Gerade zu Anfang fand ich es nicht immer leicht, der Geschichte zu folgen, denn die Autorin wechselt ziemlich oft zwischen Zeitebenen und Handlungssträngen; doch die Idee mit dem Haus als Erzähler der Geschichte fand ich grandios umgesetzt.
Und je weiter ich gelesen habe, desto lebensnaher wurden die Figuren gezeichnet, die Handlungsebenen waren so gelungen miteinander verwoben und der Roman inhaltlich und stilistisch so beeindruckend, dass ich niemals das Gefühl hatte mich zu verlieren.
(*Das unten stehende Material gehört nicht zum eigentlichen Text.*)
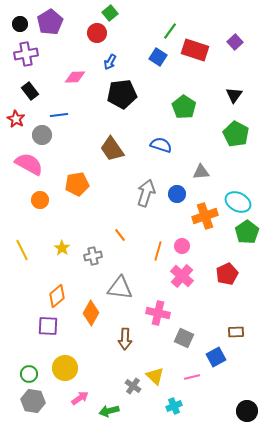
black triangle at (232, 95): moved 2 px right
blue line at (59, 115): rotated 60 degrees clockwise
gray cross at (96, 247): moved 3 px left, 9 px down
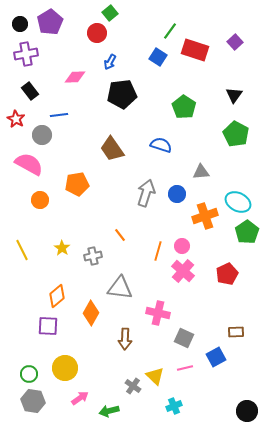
pink cross at (182, 276): moved 1 px right, 5 px up
pink line at (192, 377): moved 7 px left, 9 px up
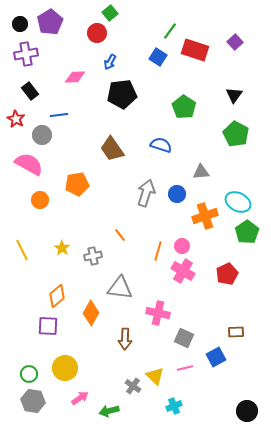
pink cross at (183, 271): rotated 10 degrees counterclockwise
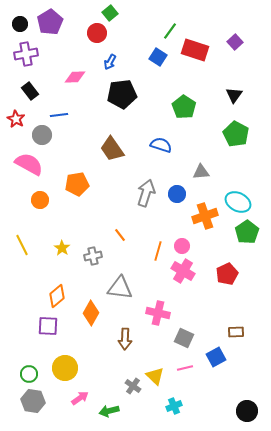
yellow line at (22, 250): moved 5 px up
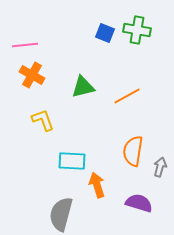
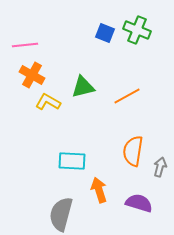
green cross: rotated 12 degrees clockwise
yellow L-shape: moved 5 px right, 18 px up; rotated 40 degrees counterclockwise
orange arrow: moved 2 px right, 5 px down
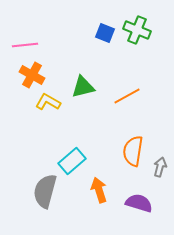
cyan rectangle: rotated 44 degrees counterclockwise
gray semicircle: moved 16 px left, 23 px up
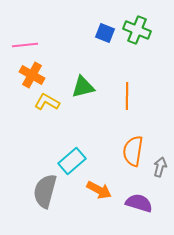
orange line: rotated 60 degrees counterclockwise
yellow L-shape: moved 1 px left
orange arrow: rotated 135 degrees clockwise
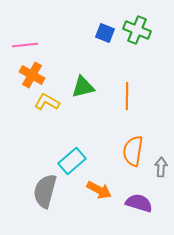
gray arrow: moved 1 px right; rotated 12 degrees counterclockwise
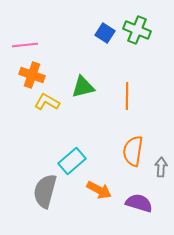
blue square: rotated 12 degrees clockwise
orange cross: rotated 10 degrees counterclockwise
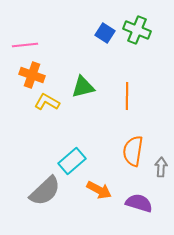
gray semicircle: rotated 148 degrees counterclockwise
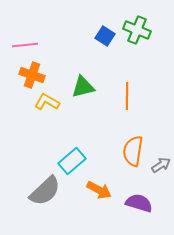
blue square: moved 3 px down
gray arrow: moved 2 px up; rotated 54 degrees clockwise
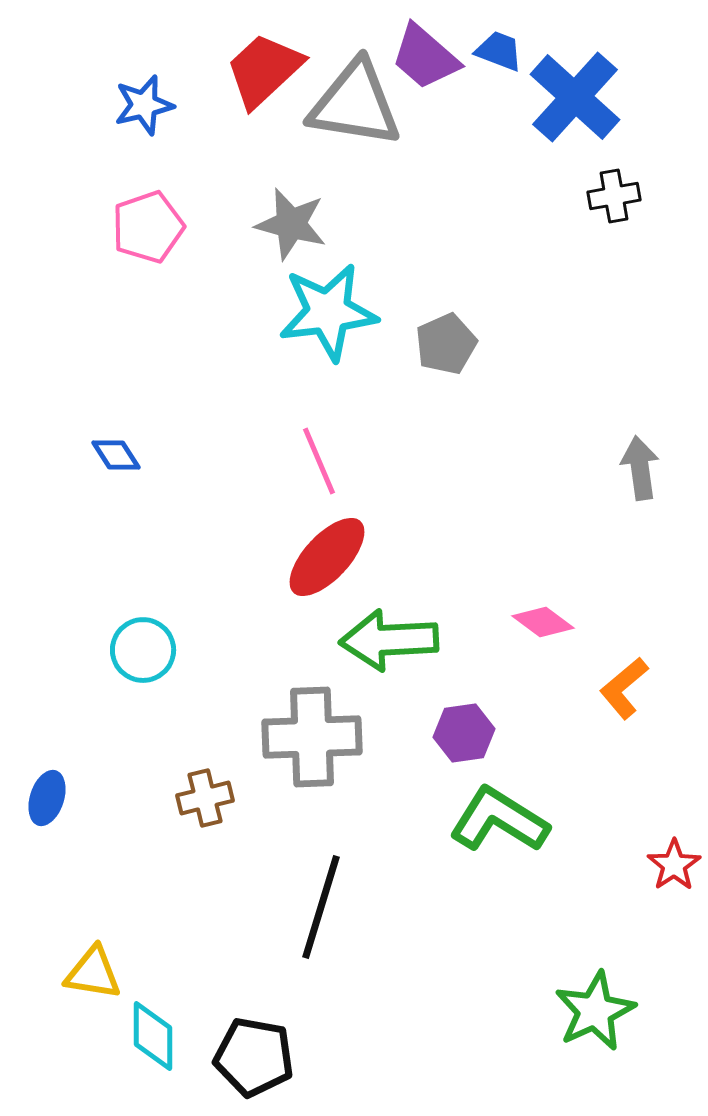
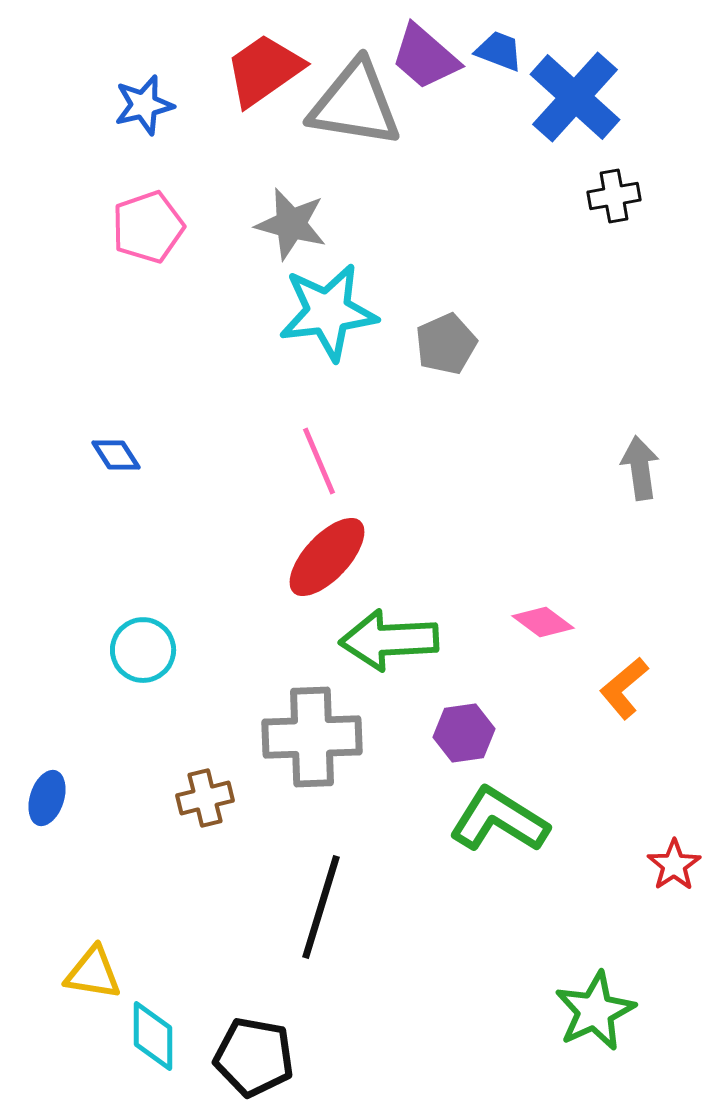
red trapezoid: rotated 8 degrees clockwise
Garantiert nicht mein letzter Roman von Regina Scheer und eine große Leseempfehlung.

[note 2+]
Titel: Aw: Regina Scheer: Gott wohnt im Wedding
Beitrag von: sisquinanamook in 13. Januar 2024, 16:28:51
Mein Leseeindruck zum Buch:

Ein Haus im Wedding erzählt seine Geschichte. Und das wortwörtlich, dann in ihrem Buch lässt die Autorin nicht nur die Bewohner sondern auch das Haus selbst sprechen.
Dieses Element fand ich sehr gelungen, da das Haus selbst den geschichtlichen Kontext zu den Geschichten der Hausbewohner erzählt, was es für mich selbst persönlich machte.

Die Geschichten der Bewohner, vor allem Juden und Roma /Sinti, gehen alle unter die Haut.
Regina Scheer lässt ihre Figuren einen Aspekt des 2. Weltkrieges erzählen, den ich zwar kannte, aber mit dem ich mich noch nie so im Detail auseinandergesetzt habe. Dabei spannt sie geschickt den Bogen bis in die Gegenwart.

So gut und interessant ich dieses Buch fand, ich fand es aber auch sehr anstrengend.
Ich denke, das Buch hätte vielleicht noch die ein oder andere Seite mehr gebrauchen können, denn die Fakten und Namen reihen sich dicht an dicht.
Die Autorin lässt die Figuren zwar selbst erzählen und ich kam ihnen auch nah, aber teilweise habe ich mich wie in einem Geschichtsvortrag gefühlt bzw. Als würde ich einen geschichtlichen Artikel lesen.

Es ist bestimmt kein Buch für zwischendurch, aber ich habe wieder einen neuen Teil der Geschichte entdeckt, der mir in diesem Ausmaß nicht bewusst war und ich habe noch oft über das ein oder andere Thema des Buches nachgedacht und werde auch noch das ein oder andere nach recherchieren.

Für Geschichtsinteressierte ist das Buch absolut zu empfehlen - für Lesende, die Geschichte lieber in ,,richtiger" Romanform erleben wird das Buch m.M.n  leider etwas zu trocken sein.